His recent ‘Cash or Card’ at SMAC’s satellite space in Rosebank’s Keyes Art Mile clearly demonstrates this. The sole sculpture is a scale model of Young himself, clocking in at just over half a meter high, alone in the exhibition space and leaning against the venue’s back wall. He’s exposed: his underwear is pulled down; he’s not sucking in his slight gut; his skin is blotchy; he’s wearing a cap, just above his reddened eyes, bearing the tragi-comic legend ‘COMME des FUCKDOWN’; a tiny tattoo on his right shoulder has, as Lloyd Cole put it, ‘a heart with an arrow through,’ except this one doesn’t say ‘Jennifer,’ it says ‘Your Mom.’
And that’s it. One small sculpture; a fairly large white cube: an exercise in activating space with very little. It’s probably a cliché to say, but the space becomes part of the show. It weighs down on the small figure, positively beating it up. In fact, therein lies the success of this show: the great thing about vulnerable art, far more than preachy political art or didactic social conscience art, is how it implicates you, the viewer. In ‘Cash or Card,’ there’s nowhere to hide. And so, it’s impossible to look at Young’s miniaturized body, rendered with otherwise caustic accuracy, and not feel awkwardly exposed oneself. It’s a massively unsettling experience, one which Young then packages up for sale, with the title (he tells me those are simply his preferred methods of payment, but I suspect it’s actually a joke at the commercial gallery system’s expense, especially here in the heart of the new-money swish of Johannesburg’s latest art precinct).

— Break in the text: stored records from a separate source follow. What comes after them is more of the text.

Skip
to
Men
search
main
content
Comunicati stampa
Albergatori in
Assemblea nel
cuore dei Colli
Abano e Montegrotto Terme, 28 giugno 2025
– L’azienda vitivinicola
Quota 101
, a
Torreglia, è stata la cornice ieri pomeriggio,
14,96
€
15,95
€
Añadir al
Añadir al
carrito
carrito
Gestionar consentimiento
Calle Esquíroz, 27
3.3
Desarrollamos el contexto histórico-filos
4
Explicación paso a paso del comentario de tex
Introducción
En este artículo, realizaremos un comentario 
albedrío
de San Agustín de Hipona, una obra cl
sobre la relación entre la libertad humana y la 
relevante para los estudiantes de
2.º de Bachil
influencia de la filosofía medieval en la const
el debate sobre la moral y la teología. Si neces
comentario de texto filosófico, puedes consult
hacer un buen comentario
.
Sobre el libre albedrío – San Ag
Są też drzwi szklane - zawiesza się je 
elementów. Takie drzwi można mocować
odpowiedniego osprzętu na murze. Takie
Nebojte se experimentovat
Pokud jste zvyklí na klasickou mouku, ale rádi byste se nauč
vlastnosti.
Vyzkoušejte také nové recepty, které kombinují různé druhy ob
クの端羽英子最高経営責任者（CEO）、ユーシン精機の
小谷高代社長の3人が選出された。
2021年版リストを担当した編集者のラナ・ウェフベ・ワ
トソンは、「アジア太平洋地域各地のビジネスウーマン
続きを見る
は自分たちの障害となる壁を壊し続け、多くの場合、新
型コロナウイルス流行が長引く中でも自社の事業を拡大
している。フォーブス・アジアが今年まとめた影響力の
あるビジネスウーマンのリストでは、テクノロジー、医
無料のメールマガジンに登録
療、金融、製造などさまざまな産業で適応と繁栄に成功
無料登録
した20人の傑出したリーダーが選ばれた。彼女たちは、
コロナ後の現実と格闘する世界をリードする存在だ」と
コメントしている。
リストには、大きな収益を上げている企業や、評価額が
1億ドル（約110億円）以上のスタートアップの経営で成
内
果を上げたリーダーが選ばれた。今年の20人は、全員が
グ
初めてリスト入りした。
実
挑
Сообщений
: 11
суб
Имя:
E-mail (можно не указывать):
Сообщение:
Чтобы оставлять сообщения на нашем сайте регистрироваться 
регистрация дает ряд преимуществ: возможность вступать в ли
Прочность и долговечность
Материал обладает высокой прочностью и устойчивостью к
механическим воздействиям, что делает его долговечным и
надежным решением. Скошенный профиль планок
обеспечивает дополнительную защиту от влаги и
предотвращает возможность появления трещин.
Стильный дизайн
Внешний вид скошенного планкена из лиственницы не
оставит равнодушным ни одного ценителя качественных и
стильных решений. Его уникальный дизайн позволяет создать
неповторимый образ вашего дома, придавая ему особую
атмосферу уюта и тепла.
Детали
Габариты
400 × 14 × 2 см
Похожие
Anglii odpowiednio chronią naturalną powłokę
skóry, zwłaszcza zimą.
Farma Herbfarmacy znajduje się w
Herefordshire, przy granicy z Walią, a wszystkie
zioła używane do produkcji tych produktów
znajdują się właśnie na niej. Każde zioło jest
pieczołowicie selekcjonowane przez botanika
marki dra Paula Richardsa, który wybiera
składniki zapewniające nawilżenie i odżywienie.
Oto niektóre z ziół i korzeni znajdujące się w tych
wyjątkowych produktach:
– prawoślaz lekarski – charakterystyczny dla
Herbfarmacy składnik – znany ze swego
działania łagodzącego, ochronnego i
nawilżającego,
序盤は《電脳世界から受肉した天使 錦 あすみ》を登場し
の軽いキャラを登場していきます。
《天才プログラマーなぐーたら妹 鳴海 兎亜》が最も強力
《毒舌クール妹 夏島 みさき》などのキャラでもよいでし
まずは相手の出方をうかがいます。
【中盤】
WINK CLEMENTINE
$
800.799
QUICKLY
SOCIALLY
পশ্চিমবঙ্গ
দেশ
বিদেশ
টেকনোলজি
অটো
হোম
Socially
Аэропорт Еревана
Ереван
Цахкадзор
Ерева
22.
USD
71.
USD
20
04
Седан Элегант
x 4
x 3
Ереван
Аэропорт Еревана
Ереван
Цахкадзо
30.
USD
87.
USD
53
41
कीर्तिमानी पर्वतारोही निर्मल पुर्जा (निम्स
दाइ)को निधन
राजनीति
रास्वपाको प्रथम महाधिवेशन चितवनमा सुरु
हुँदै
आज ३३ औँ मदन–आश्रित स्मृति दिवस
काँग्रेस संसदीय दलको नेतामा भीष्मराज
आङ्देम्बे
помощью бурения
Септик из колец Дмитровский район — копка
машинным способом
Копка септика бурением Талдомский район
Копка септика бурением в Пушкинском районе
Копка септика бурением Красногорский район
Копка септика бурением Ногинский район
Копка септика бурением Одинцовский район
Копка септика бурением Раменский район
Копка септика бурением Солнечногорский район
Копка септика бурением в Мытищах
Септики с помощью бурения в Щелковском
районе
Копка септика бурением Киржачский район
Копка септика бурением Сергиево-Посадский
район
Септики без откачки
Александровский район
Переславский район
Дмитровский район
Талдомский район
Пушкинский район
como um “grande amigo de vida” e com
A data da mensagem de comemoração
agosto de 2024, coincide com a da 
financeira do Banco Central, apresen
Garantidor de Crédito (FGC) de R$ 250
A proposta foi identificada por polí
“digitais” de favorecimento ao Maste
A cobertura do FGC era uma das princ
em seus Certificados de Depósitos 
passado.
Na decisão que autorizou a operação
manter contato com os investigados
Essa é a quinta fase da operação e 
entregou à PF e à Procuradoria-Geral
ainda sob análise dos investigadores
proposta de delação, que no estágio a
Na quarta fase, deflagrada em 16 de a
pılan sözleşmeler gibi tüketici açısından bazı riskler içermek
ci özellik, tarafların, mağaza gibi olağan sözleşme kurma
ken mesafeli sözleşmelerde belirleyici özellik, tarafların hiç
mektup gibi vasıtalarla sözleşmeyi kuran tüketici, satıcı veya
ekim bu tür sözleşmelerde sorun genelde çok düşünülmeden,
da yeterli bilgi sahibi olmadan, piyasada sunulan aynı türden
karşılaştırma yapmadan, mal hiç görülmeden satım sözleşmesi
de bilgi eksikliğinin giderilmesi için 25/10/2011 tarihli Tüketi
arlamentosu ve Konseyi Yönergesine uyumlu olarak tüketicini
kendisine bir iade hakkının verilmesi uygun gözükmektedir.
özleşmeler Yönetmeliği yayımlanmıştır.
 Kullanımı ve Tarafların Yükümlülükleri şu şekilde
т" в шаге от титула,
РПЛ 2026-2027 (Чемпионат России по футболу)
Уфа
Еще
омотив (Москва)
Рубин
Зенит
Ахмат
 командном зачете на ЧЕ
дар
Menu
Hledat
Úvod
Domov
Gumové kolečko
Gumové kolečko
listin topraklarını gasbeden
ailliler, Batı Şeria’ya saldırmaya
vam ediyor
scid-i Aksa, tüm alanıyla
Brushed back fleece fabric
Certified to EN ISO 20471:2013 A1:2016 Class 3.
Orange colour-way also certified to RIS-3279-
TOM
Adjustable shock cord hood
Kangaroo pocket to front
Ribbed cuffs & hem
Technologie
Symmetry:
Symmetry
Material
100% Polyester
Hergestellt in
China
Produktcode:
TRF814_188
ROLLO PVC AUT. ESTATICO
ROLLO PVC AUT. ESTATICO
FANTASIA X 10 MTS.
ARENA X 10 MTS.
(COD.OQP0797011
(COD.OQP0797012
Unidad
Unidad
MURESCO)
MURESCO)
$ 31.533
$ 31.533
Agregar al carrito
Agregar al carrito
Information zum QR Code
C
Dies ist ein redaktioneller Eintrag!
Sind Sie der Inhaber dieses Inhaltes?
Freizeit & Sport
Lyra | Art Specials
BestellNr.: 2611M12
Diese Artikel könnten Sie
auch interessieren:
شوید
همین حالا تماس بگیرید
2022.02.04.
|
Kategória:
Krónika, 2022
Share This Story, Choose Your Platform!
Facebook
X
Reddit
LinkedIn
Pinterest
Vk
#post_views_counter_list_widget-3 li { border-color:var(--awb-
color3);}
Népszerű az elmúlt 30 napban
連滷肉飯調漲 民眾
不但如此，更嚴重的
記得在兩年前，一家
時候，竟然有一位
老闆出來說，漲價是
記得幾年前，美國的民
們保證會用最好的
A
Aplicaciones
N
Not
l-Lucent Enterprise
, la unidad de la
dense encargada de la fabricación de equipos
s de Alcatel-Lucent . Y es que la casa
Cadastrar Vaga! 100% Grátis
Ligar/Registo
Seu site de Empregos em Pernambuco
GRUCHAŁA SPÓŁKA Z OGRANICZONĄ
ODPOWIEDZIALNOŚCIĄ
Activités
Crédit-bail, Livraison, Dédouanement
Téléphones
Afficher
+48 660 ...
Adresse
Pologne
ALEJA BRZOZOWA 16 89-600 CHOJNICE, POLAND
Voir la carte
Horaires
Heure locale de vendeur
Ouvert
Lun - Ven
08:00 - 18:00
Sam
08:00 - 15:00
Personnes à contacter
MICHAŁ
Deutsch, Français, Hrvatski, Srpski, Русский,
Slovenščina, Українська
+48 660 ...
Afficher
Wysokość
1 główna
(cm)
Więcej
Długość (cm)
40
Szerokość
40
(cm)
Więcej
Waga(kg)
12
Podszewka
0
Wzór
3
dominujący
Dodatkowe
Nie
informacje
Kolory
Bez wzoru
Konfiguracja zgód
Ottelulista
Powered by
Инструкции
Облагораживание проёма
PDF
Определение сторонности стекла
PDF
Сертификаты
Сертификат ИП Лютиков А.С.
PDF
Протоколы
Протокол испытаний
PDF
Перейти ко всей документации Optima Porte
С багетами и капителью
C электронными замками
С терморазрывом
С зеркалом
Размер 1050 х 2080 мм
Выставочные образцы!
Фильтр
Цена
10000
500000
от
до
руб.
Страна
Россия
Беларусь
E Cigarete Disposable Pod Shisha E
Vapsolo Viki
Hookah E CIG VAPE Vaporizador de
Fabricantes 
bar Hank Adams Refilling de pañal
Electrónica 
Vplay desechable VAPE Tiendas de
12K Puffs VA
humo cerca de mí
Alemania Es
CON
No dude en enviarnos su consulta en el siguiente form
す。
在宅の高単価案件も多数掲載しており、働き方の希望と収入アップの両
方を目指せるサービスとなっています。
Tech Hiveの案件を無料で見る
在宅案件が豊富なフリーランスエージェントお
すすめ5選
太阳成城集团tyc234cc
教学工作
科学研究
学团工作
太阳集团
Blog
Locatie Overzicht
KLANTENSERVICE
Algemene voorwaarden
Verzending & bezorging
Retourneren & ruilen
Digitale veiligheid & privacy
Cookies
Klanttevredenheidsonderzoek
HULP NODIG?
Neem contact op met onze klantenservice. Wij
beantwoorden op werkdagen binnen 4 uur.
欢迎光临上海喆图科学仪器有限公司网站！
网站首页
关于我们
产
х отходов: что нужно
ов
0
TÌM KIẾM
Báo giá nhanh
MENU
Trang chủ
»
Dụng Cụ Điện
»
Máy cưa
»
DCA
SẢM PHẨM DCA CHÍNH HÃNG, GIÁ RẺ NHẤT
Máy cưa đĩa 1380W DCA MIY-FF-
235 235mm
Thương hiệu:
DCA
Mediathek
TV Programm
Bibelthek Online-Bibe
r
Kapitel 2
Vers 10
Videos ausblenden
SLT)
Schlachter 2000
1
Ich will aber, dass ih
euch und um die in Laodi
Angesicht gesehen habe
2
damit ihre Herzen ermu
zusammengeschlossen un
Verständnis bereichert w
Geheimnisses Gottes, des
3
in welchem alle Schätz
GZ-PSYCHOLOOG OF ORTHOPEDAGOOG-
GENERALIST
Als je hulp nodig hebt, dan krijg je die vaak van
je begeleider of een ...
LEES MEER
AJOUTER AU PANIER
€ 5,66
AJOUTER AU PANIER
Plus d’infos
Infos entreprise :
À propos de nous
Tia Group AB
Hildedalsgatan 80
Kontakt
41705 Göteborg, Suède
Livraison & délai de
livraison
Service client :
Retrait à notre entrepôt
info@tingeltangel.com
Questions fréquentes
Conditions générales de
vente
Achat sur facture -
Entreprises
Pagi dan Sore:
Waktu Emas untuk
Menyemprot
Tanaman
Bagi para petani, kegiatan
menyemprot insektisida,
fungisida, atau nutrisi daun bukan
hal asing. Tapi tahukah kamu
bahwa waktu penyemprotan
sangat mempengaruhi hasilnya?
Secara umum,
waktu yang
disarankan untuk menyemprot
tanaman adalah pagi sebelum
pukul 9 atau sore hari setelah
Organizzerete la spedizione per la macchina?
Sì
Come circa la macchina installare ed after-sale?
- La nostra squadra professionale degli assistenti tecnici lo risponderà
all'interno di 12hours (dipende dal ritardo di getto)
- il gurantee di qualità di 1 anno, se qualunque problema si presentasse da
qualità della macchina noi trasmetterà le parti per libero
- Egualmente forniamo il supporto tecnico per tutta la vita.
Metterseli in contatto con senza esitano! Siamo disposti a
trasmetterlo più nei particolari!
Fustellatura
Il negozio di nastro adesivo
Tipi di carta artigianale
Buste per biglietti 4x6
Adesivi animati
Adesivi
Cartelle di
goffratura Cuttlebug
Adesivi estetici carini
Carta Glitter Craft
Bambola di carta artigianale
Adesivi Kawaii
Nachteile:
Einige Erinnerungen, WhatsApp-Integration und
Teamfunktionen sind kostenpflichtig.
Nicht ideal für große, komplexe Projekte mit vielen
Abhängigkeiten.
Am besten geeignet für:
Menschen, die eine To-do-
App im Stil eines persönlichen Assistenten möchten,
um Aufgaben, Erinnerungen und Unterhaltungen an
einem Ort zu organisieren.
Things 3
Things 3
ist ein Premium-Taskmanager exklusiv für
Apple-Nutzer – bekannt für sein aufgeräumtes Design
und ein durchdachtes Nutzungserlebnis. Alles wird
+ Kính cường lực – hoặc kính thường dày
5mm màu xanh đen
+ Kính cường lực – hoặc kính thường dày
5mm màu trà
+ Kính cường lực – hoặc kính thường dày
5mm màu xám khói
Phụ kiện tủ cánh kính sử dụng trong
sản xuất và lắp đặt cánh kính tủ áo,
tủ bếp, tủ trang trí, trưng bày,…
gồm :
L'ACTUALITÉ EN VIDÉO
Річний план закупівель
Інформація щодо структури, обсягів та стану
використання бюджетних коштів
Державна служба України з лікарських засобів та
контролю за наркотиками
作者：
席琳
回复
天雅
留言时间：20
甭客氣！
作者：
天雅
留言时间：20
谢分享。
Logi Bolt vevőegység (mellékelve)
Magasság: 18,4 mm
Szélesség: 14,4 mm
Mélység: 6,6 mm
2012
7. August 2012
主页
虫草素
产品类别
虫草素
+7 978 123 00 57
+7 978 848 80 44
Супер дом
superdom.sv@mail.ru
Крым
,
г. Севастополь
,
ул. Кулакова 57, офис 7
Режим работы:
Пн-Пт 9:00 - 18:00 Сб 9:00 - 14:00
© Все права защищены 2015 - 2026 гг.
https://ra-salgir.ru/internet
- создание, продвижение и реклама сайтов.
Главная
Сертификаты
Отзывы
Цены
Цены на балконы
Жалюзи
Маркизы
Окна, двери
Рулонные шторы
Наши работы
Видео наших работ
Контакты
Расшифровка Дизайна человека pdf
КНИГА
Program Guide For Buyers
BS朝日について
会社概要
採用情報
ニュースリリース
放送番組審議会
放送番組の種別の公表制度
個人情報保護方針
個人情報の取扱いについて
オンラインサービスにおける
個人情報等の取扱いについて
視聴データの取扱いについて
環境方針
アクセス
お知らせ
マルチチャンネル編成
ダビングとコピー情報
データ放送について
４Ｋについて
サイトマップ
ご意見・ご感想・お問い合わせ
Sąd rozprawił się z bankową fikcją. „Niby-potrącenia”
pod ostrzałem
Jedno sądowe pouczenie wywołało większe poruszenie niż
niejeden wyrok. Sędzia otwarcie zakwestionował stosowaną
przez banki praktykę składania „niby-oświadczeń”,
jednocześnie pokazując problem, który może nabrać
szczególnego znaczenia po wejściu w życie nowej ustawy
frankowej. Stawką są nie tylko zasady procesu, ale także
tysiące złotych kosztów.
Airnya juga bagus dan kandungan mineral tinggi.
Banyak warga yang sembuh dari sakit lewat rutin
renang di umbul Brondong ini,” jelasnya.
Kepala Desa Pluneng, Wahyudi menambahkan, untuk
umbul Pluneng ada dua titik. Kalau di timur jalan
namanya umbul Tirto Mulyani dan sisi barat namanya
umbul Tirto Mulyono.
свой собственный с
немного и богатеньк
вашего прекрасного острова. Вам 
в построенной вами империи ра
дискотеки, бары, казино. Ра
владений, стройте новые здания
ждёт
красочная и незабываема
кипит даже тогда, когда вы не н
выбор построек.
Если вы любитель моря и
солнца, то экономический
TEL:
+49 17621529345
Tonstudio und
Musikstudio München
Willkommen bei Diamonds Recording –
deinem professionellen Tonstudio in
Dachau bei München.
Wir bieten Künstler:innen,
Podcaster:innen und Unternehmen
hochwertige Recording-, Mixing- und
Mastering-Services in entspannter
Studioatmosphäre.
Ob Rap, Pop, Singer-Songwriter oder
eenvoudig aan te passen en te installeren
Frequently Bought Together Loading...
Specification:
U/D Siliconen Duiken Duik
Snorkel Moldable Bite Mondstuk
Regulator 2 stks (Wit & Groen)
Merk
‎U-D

The comic is only as good as his material, and the best comics seem to know that they should be their own material. The humanizing effect of comedy, if the comic can laugh at their own idiocy, is that it makes us all a bit ridiculous. It levels the hierarchy, and in making us seem insignificant, makes our efforts at clawing our way out of the morass all the more heroic. It’s real nihilism, not fashionable punk nihilism; existence is tawdry and compromised, and despite its gravitational pull downwards, we make art, we make a life. It’s a simultaneous ‘I know you’ll win in the end’ and a ‘fuck you in the meantime’ to the human condition. I like to think that Young makes work for that feeling.